La fine, per Berlusconi, è vicina. Il 27 novembre l’Aula voterà la sua decadenza. A poco sono valse le richieste di far slittare lo scrutinio, magari come ha chiesto Alfano per far spazio alla ben più urgente discussione sulla legge di Stabilità. Eppure, l’ex premier potrebbe tirare fuori l’ennesimo coniglio dal cilindro, dimettendosi all’ultimo momento. L’ipotesi sin qui ritenuta impraticabile, per lo più per ragioni di orgoglio personale, torna in auge. Se Berlusconi lasciasse il proprio seggio prima del pronunciamento dell’Aula, infatti, il Senato non potrebbe più votare sulla decadenza stessa. Tuttavia, come prevede la Costituzione, avrebbe l’obbligo di esprimersi nuovamente con un voto (ma questa volta a scrutinio segreto) sulle dimissioni volontarie. E, a quel punto, passerebbero settimane. Luciano Ghelfi, cronista del Tg2, ci spiega cosa non va in questa ricostruzione.
Berlusconi potrebbe aver fatto un calcolo del genere?
La teoria sta in piedi. Tuttavia, c’è un grosso problema. Le dimissioni, infatti, rischiano di precludere i ricorsi in sede europea.
Perché?
Perché, semplicemente, verrebbe a mancare l’oggetto del contendere. Berlusconi, a quel punto, ricorrerebbe contro una legge che ritiene ingiusta, appellandosi al principio del non retroattività delle pene; ma lo farebbe per difendere un seggio in Senato che, poco prima, avrebbe lasciato lui stesso spontaneamente.
In queste ore, quindi, che valutazioni sta facendo?
Si sta consultando con i suoi avvocati per capire se tale preclusione scatterebbe effettivamente. Sembra che si tratti di un’opzione più che probabile.
Quindi?
Se il suo scopo è quello di guadagnare, semplicemente, qualche settimana, la mossa della dimissioni sarebbe indubbiamente quella maggiormente in grado di sparigliare. Se, invece, vuol vedere ribaltata la pronuncia sulla decadenza, gli occorrerà estrema cautela.
Perché la sentenza, in sede europea, potrebbe essere realmente ribaltata?
Sì, c’è questa possibilità.
Resta il fatto che, a quel punto, avrebbe abbondantemente superato gli 80 anni.
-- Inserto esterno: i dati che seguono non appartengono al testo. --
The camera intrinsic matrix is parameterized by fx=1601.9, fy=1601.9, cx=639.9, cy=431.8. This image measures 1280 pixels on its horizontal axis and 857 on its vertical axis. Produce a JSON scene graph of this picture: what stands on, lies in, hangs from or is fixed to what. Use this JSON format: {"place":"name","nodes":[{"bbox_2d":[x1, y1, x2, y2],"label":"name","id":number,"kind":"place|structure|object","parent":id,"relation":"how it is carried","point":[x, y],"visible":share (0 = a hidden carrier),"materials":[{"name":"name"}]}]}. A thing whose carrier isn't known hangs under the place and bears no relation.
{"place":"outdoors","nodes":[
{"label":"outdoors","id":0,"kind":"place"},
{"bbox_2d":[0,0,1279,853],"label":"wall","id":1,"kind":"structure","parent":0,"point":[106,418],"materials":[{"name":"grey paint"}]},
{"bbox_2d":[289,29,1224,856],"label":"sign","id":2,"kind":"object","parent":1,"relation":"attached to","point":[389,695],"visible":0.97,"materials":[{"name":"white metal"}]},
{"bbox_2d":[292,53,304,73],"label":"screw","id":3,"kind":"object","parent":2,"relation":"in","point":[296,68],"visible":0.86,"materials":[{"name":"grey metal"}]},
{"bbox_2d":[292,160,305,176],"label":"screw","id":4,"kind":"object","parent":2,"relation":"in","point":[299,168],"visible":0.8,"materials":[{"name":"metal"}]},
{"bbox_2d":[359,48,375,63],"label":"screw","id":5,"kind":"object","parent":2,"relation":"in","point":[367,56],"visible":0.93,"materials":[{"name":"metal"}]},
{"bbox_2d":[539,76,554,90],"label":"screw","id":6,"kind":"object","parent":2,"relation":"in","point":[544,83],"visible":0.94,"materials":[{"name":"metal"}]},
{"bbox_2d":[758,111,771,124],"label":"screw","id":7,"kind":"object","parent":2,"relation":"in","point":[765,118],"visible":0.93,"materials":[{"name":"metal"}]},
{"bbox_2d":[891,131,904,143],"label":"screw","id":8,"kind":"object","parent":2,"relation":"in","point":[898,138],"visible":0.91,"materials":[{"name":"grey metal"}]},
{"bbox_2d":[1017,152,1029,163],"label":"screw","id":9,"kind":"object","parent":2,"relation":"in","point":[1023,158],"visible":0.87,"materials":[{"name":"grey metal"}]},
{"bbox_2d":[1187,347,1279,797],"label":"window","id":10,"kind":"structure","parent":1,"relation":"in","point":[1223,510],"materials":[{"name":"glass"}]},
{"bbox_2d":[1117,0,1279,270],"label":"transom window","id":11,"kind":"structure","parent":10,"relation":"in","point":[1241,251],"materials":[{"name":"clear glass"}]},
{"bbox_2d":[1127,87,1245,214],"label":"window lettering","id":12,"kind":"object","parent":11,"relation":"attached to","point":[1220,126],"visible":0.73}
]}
Non direi. La giustizia europea è molto più veloce di quella italiana. Non credo che occorrerà più di un anno per arrivare a un pronunciamento. Al momento l’analisi del caso non è ancora iniziata perché, semplicemente, la questione non si è ancora chiusa. Le Corti europee si adiscono laddove siano stati esperiti tutti i gradi di giudizio in sede nazionale. Si dovrà attendere, quindi, non solo il voto dell’Aula del 27 novembre ma, probabilmente, anche la sentenza della Cassazione relativa alla riformulazione da parte della Corte d’Appello della pena accessoria (due anni di interdizione dai pubblici uffici).
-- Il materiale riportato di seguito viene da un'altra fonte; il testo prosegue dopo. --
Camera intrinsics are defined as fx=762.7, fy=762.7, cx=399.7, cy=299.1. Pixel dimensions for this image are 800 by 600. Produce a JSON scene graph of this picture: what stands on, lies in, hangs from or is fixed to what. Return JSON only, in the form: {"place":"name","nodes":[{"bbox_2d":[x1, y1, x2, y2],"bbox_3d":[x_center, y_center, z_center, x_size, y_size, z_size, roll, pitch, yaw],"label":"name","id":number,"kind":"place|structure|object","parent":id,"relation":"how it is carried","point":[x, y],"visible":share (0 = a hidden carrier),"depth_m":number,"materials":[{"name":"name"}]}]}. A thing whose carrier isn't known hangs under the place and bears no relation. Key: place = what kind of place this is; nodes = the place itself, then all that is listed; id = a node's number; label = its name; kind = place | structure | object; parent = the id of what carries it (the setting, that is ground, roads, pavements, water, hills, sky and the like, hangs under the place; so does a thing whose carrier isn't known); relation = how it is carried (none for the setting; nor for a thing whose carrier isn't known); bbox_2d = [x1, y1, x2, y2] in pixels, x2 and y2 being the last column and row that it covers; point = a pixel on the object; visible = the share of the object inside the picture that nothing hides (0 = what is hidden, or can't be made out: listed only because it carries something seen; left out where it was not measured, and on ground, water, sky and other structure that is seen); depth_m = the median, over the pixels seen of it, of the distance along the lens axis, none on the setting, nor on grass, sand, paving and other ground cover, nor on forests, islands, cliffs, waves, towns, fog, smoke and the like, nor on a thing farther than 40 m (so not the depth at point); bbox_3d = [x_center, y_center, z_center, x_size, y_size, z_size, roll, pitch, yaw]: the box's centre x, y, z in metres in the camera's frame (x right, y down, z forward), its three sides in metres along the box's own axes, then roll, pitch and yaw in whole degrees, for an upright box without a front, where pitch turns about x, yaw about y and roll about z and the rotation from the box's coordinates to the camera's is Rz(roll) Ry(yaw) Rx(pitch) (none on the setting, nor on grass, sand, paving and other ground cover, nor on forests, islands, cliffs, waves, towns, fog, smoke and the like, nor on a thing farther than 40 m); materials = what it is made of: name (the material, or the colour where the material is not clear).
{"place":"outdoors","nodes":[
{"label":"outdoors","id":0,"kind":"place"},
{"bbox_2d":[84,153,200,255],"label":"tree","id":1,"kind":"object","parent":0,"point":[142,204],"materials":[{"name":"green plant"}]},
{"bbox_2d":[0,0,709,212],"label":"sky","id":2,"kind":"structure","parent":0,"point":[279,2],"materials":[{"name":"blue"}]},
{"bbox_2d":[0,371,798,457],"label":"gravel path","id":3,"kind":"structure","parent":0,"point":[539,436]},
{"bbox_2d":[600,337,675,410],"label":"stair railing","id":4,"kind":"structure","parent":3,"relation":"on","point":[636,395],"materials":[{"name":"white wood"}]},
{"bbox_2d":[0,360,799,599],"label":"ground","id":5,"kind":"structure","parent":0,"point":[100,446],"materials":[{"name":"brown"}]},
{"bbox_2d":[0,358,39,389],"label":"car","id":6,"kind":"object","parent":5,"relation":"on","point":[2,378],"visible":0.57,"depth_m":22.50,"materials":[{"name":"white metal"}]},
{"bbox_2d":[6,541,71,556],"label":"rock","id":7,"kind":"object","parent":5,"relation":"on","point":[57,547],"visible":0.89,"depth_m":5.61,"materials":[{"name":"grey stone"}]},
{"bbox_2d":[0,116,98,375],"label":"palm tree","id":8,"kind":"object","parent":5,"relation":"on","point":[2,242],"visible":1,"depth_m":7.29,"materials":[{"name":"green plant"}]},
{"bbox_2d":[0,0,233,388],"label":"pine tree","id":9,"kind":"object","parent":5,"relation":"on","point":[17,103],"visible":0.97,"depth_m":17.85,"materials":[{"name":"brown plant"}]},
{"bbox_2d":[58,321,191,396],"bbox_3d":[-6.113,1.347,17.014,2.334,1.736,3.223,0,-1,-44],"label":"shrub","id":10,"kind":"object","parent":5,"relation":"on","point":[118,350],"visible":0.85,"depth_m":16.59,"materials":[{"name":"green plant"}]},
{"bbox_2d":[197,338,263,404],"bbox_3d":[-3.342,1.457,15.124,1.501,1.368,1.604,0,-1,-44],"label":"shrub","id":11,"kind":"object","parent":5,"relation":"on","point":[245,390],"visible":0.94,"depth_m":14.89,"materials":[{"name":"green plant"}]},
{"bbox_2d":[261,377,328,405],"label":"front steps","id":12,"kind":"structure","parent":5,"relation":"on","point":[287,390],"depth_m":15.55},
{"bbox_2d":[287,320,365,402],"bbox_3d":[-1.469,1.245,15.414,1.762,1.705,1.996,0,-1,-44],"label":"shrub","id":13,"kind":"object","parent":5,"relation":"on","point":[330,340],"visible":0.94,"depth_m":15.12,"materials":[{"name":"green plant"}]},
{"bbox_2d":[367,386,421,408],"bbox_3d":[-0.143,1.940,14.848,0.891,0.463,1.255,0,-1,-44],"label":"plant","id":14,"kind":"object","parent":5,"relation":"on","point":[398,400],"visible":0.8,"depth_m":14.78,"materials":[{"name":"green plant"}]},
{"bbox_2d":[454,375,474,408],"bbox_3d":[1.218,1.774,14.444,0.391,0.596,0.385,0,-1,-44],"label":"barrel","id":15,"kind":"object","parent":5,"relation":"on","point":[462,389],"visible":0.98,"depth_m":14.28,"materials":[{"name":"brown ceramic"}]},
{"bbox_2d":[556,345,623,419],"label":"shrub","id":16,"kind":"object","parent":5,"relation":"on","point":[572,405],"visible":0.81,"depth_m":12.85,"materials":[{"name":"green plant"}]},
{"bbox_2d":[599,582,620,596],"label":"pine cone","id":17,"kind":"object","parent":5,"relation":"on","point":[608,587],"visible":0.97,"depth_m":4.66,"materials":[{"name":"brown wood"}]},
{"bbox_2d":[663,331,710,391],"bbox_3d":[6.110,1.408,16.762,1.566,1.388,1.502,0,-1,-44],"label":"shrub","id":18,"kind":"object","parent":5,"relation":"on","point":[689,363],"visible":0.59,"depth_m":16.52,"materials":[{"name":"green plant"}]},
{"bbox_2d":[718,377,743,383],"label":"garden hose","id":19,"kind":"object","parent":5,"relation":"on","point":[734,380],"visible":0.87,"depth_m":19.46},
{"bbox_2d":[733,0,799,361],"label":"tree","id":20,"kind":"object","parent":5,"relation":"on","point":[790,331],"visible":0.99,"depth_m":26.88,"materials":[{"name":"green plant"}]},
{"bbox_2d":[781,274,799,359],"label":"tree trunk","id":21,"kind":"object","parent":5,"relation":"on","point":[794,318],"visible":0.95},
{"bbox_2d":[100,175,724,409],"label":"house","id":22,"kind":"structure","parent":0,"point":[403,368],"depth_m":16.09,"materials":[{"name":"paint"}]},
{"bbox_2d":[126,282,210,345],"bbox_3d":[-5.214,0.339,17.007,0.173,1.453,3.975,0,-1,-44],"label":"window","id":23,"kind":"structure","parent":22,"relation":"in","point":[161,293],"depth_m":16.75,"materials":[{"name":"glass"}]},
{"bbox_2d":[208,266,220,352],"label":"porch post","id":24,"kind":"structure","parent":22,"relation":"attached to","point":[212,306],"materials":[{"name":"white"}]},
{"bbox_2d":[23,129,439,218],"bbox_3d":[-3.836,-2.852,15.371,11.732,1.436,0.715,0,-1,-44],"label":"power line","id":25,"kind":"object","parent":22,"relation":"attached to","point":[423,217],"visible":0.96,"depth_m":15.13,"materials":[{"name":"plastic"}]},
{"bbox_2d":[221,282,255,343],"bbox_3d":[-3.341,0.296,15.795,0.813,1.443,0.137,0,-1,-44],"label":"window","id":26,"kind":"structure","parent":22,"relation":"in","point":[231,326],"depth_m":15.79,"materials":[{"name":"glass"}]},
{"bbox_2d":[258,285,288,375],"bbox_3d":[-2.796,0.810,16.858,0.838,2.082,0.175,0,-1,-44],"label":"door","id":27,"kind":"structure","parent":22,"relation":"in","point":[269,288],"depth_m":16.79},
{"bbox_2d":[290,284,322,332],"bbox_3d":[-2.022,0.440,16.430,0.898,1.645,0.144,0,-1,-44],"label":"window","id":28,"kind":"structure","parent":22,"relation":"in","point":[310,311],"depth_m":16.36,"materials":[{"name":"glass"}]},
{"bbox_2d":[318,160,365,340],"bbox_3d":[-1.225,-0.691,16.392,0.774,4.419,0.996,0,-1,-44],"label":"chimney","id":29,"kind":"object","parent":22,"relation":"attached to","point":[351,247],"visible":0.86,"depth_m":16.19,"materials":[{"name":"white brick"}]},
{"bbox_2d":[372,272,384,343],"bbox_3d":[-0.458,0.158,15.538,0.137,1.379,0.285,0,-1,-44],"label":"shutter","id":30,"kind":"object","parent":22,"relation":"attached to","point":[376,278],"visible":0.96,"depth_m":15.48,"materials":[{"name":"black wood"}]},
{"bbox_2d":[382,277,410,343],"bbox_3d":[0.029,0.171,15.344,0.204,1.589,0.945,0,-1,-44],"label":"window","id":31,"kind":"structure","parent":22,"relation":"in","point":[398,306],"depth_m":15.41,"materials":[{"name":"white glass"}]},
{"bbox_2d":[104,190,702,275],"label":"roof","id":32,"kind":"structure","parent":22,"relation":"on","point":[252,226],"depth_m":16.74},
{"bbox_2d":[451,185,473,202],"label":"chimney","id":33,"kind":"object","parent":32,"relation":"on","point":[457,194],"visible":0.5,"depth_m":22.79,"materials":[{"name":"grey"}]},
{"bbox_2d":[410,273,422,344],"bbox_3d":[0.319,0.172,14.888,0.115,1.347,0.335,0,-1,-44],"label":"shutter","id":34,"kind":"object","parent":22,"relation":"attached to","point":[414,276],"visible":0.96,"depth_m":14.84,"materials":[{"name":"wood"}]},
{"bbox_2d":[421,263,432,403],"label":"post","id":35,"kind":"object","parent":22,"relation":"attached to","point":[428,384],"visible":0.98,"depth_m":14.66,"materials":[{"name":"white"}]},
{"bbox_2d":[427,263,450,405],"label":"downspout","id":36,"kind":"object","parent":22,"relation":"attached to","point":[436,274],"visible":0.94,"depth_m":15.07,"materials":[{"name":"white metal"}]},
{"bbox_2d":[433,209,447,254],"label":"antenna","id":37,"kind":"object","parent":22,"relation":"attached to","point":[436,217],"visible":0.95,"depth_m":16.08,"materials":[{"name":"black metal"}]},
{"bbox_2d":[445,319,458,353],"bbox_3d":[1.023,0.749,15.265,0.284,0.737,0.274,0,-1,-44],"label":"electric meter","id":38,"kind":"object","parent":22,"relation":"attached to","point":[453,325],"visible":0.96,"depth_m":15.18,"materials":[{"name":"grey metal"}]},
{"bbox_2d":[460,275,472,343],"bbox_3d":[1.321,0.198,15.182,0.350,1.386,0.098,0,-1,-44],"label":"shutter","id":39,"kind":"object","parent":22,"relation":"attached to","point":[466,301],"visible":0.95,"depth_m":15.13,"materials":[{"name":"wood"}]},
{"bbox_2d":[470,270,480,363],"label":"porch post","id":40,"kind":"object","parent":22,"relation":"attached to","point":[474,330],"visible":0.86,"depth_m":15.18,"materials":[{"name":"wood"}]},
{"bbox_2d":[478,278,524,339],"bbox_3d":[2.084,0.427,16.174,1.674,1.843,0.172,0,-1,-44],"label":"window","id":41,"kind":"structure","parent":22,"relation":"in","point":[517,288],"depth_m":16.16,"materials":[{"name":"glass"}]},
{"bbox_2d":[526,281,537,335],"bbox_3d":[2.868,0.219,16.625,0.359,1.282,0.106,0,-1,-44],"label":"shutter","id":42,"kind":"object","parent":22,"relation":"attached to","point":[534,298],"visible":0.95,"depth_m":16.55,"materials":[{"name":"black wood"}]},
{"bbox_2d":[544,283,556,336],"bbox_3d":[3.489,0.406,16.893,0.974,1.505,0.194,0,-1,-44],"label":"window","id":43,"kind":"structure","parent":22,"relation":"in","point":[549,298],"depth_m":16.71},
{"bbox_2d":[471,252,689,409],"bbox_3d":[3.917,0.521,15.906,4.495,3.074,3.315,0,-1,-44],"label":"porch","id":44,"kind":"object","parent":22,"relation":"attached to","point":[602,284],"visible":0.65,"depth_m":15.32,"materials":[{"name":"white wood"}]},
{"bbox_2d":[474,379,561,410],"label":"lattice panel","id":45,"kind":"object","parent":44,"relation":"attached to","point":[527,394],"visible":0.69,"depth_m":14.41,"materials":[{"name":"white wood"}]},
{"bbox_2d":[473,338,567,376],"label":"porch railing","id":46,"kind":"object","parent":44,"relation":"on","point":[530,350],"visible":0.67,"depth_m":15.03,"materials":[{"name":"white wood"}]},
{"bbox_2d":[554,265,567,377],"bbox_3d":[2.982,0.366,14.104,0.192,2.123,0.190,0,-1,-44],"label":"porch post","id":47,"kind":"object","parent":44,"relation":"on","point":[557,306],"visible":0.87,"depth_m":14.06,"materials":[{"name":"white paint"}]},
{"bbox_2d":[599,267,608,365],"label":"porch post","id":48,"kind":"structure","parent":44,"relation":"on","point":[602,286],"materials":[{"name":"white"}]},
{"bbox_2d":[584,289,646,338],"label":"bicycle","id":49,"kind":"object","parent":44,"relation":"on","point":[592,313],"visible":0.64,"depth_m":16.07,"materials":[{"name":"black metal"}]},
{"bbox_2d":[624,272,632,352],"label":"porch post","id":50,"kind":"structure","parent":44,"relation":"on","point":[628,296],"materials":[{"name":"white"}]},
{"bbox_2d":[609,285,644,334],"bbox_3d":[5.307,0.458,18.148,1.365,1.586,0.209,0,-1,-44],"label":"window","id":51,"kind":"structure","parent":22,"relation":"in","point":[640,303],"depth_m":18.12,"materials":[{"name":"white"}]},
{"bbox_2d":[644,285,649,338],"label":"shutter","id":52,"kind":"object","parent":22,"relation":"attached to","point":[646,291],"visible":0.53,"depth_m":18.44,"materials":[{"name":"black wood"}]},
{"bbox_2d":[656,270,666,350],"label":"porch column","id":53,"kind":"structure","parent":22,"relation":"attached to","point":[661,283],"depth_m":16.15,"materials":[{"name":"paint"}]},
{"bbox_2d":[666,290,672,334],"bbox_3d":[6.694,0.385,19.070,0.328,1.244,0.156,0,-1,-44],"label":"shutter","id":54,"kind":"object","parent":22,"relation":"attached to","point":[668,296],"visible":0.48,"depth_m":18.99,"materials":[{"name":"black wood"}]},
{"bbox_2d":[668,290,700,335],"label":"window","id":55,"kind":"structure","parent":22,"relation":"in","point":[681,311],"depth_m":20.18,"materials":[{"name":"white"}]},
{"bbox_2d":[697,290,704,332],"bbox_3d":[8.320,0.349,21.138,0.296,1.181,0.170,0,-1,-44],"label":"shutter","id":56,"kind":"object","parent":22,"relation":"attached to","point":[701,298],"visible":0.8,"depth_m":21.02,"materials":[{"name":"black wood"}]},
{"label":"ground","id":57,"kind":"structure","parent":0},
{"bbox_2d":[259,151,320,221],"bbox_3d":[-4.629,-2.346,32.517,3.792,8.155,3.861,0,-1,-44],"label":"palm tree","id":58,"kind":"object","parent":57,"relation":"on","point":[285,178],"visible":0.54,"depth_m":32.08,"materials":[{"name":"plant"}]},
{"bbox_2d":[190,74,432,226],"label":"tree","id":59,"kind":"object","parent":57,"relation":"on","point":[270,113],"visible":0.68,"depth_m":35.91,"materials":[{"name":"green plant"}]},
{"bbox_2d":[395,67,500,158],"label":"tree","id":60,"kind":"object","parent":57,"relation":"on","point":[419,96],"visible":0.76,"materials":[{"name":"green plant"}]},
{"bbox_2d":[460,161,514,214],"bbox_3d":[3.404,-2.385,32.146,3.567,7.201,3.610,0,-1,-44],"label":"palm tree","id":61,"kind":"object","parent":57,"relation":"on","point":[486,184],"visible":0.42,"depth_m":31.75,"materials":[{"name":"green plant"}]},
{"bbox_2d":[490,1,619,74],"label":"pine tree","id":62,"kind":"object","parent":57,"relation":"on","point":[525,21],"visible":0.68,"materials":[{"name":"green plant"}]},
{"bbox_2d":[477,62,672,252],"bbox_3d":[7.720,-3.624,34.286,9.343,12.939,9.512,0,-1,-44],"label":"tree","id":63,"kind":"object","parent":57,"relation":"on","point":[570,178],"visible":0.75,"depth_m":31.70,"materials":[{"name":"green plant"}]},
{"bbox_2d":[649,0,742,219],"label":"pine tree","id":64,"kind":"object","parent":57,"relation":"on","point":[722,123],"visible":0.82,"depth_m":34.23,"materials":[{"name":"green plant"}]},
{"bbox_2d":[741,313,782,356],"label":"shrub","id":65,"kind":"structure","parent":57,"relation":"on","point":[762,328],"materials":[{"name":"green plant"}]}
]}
Oltre a poter dire che aveva ragione lui, in ogni caso, cosa ci guadagnerebbe? Una sentenza di questo tipo potrebbe forse rimetterlo in gioco politicamente?
Senza dubbio. Non solo: si determinerebbe un effetto a catena dirompente per tutto lo scenario politico nazionale. I suoi ex alleati, come minimo, si troverebbero costretti a chiedergli scusa. Ma anche buona parte dei suoi avversari. Addirittura, si può ipotizzare che un Parlamento che abbia cacciato Berlusconi ingiustamente, possa risultare ipso facto delegittimato.
Questo cosa comporterebbe?
Berlusconi avrebbe tutte le ragioni per pretendere le elezioni anticipate. Sarebbe il caos.
Se le cose stanno così, l’ipotesi che non si dimetta sembra la più probabile.
Indubbiamente, anche perché non dobbiamo dimenticare che Berlusconi non è di certo tipo da dimettersi. Presumibilmente, quindi, il 27 si presenterà in Senato e pronuncerà un discorso durissimo nei confronti, in particolare, delle istituzioni.
Napolitano, in questa partita, che ruolo può giocare?
Nessuno. Se non ha agito fin qui in nessun modo, non potrà di certo farlo ora che la situazione si è così complicata.